What to do: The required output is the line that contains "11/1/2021 THRU 11/5/2021" and every line after it, each written out exactly, up to the end of the entries.
** Supplied data follows **
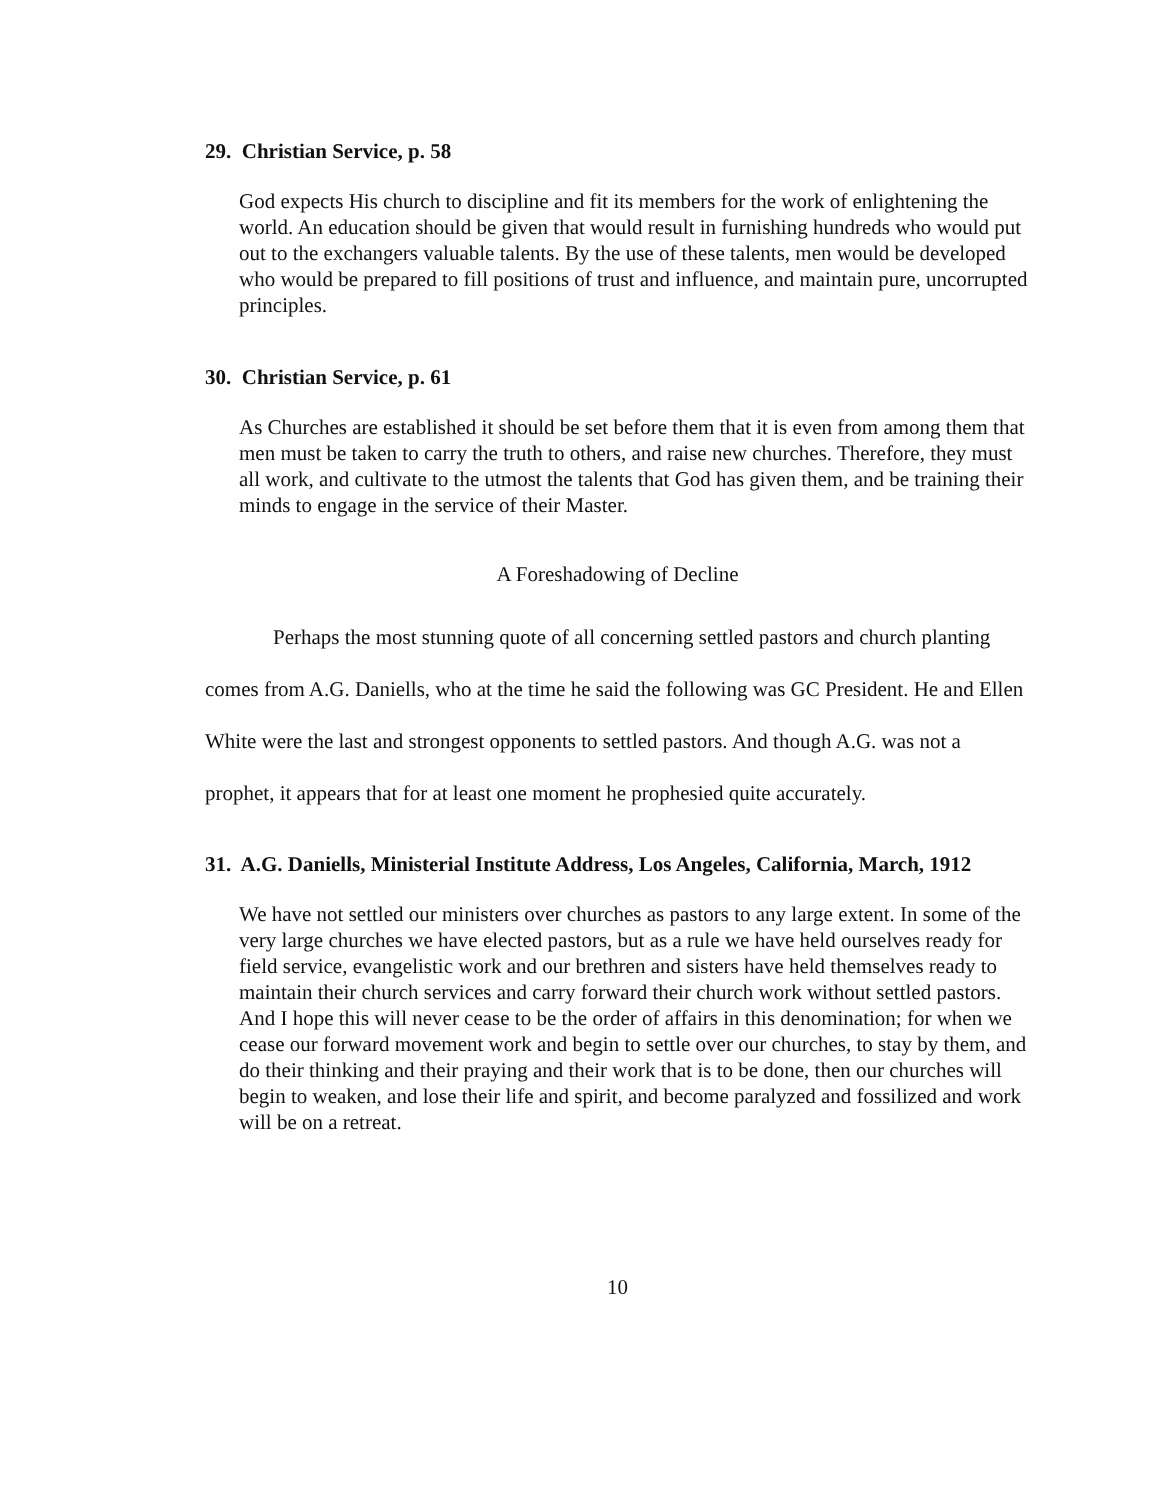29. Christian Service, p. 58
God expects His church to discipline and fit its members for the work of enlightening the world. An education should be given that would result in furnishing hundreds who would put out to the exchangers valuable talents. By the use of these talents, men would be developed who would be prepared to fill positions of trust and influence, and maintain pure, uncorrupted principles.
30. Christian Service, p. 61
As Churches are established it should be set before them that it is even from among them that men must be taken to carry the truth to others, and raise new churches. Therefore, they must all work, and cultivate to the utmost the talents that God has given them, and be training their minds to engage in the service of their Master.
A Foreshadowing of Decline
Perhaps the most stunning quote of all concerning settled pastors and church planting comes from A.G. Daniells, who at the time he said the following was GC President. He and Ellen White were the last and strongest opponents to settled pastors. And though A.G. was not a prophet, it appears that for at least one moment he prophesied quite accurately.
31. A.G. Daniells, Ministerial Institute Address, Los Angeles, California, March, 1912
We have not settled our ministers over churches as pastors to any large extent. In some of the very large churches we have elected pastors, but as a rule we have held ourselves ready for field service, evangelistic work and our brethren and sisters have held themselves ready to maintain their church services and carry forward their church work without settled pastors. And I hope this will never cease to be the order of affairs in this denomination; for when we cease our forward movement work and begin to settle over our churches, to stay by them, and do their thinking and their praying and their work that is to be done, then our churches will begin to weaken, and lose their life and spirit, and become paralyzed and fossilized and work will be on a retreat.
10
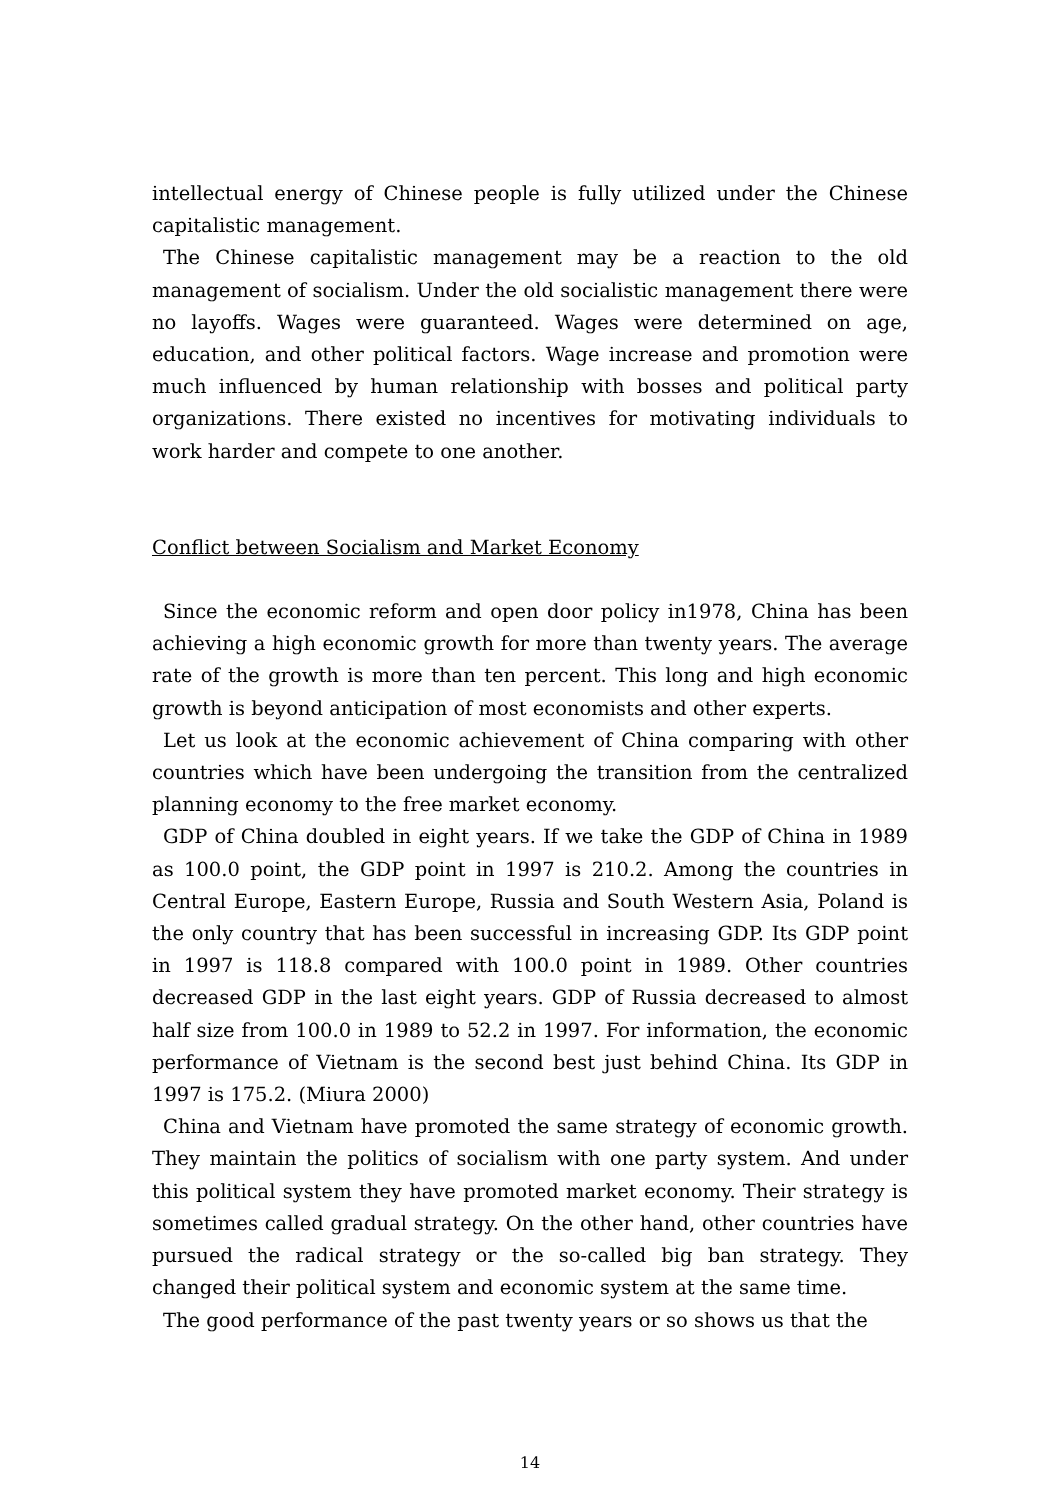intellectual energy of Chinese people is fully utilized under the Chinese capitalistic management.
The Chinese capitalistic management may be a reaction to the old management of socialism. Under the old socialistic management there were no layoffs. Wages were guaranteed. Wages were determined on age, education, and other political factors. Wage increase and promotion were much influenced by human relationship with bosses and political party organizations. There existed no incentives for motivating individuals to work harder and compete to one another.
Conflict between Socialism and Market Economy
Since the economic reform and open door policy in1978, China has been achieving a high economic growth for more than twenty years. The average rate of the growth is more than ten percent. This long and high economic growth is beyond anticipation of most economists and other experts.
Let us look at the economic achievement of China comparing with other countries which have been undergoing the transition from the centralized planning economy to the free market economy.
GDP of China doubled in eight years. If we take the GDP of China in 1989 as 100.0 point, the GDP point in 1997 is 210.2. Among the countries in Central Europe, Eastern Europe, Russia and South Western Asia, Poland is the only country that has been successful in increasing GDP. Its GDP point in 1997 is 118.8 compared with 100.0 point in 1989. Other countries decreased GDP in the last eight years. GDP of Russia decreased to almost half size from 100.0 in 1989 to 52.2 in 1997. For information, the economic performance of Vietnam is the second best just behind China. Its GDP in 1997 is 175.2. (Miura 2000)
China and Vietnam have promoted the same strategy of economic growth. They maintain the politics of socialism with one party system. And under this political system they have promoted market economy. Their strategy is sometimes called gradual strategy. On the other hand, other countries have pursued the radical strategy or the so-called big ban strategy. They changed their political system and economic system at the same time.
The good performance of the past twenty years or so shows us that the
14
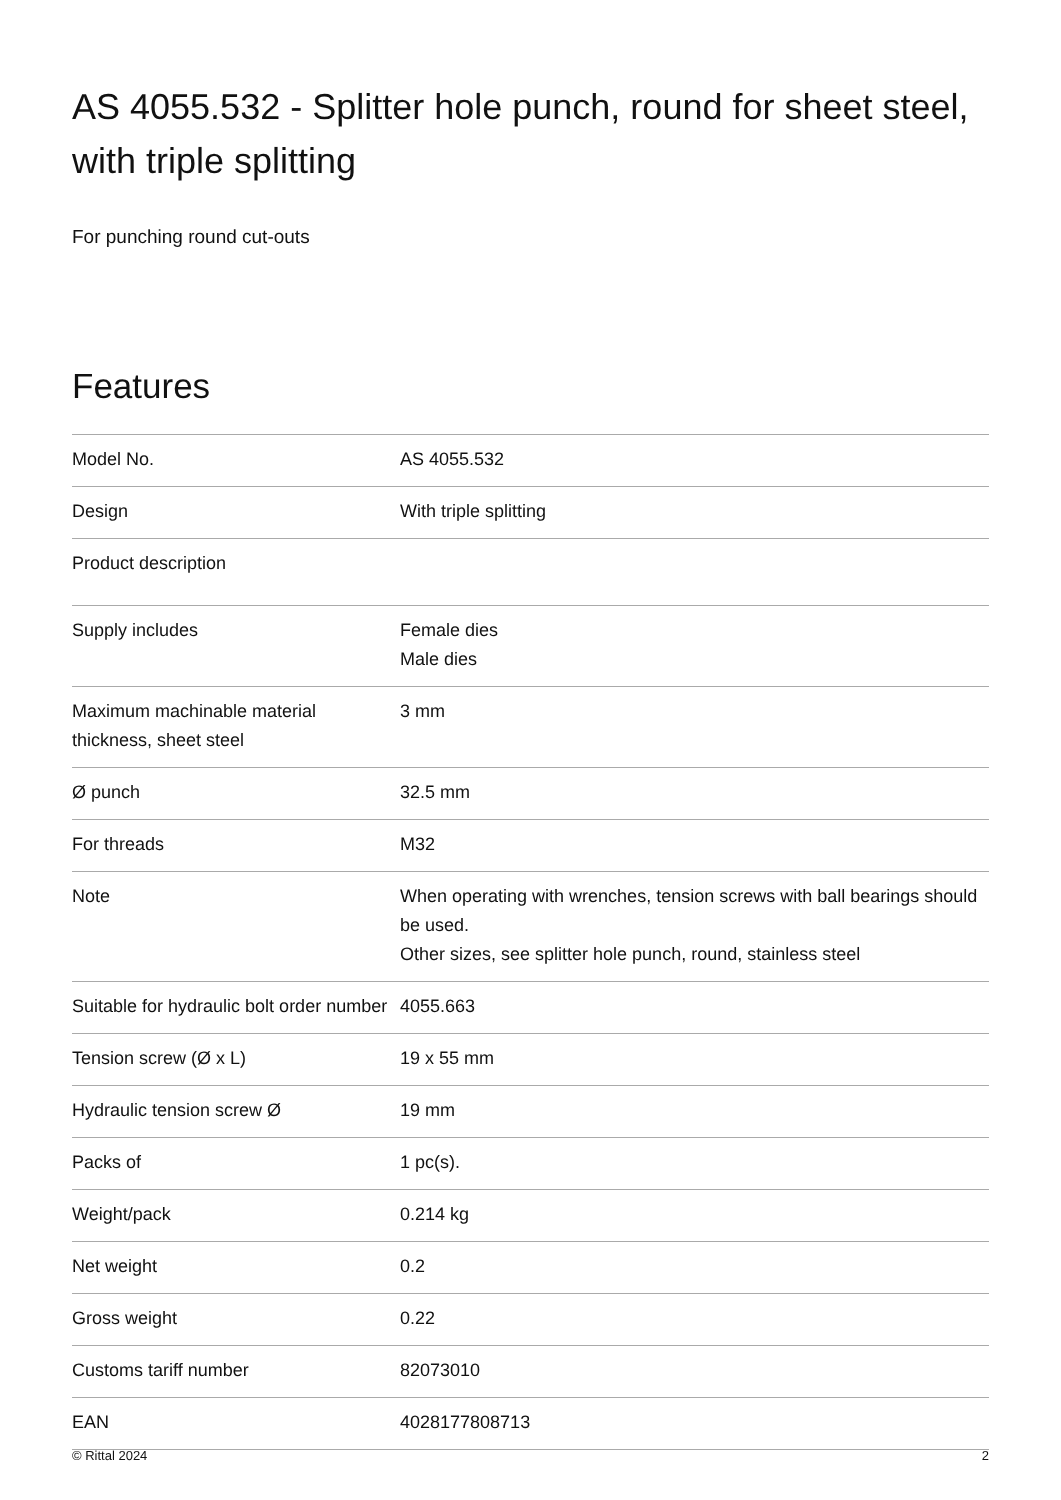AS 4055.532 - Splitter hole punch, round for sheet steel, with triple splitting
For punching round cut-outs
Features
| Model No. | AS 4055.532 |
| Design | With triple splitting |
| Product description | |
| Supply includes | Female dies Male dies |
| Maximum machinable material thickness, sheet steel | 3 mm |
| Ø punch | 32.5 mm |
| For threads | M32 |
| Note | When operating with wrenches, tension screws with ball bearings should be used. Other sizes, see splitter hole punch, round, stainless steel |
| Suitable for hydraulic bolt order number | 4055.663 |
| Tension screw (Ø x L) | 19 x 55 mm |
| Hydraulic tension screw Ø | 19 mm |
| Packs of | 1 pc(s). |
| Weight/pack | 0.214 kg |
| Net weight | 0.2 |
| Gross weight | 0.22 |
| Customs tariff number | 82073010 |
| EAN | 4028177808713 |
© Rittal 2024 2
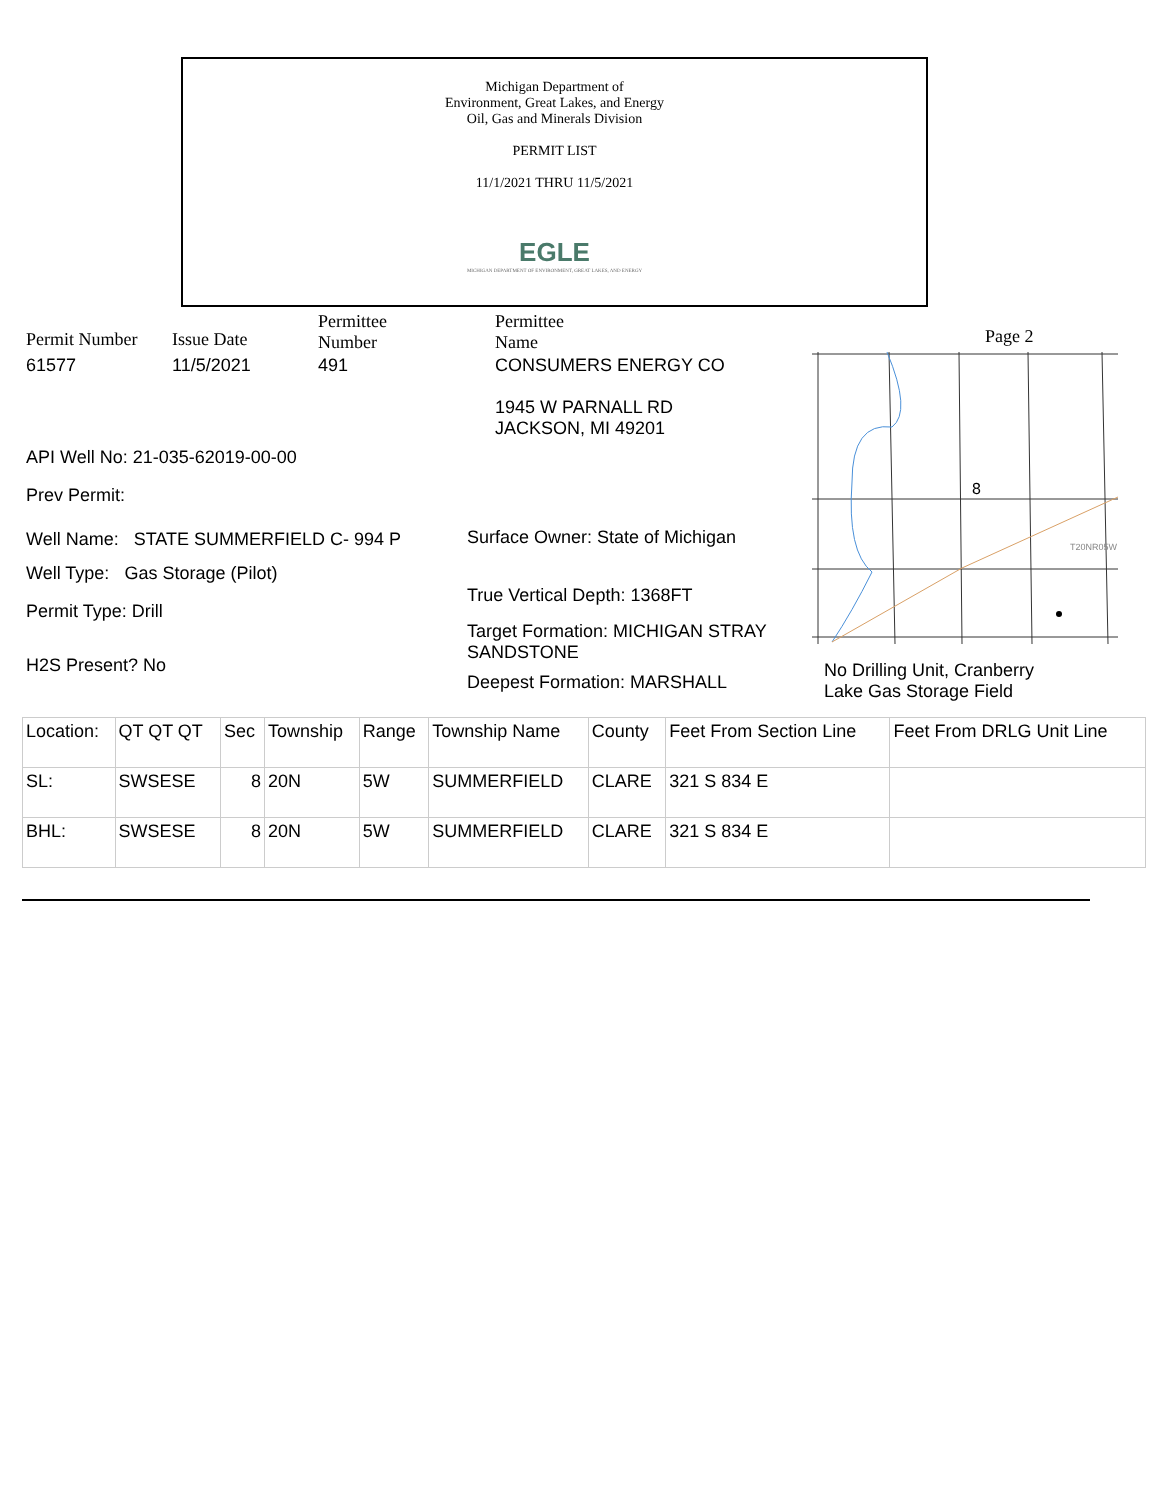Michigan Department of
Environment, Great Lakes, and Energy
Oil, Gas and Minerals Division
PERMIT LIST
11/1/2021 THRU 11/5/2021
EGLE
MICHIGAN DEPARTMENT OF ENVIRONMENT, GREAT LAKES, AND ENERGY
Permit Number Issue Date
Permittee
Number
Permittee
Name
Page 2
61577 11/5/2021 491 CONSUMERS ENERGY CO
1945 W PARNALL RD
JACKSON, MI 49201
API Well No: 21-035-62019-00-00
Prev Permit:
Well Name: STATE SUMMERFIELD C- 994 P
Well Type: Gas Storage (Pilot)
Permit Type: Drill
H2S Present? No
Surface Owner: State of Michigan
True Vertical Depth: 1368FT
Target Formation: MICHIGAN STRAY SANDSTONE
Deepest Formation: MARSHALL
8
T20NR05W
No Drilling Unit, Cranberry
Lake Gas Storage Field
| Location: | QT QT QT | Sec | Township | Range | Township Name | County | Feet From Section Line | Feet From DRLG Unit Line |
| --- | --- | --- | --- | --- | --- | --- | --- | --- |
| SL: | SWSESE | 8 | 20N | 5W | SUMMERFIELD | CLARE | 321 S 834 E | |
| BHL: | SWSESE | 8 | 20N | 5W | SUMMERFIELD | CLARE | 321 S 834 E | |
** End of Supplied data **
Result below:
11/1/2021 THRU 11/5/2021
EGLE
MICHIGAN DEPARTMENT OF ENVIRONMENT, GREAT LAKES, AND ENERGY
Permit Number Issue Date
Permittee
Number
Permittee
Name
Page 2
61577 11/5/2021 491 CONSUMERS ENERGY CO
1945 W PARNALL RD
JACKSON, MI 49201
API Well No: 21-035-62019-00-00
Prev Permit:
Well Name: STATE SUMMERFIELD C- 994 P
Well Type: Gas Storage (Pilot)
Permit Type: Drill
H2S Present? No
Surface Owner: State of Michigan
True Vertical Depth: 1368FT
Target Formation: MICHIGAN STRAY SANDSTONE
Deepest Formation: MARSHALL
8
T20NR05W
No Drilling Unit, Cranberry
Lake Gas Storage Field
| Location: | QT QT QT | Sec | Township | Range | Township Name | County | Feet From Section Line | Feet From DRLG Unit Line |
| --- | --- | --- | --- | --- | --- | --- | --- | --- |
| SL: | SWSESE | 8 | 20N | 5W | SUMMERFIELD | CLARE | 321 S 834 E | |
| BHL: | SWSESE | 8 | 20N | 5W | SUMMERFIELD | CLARE | 321 S 834 E | |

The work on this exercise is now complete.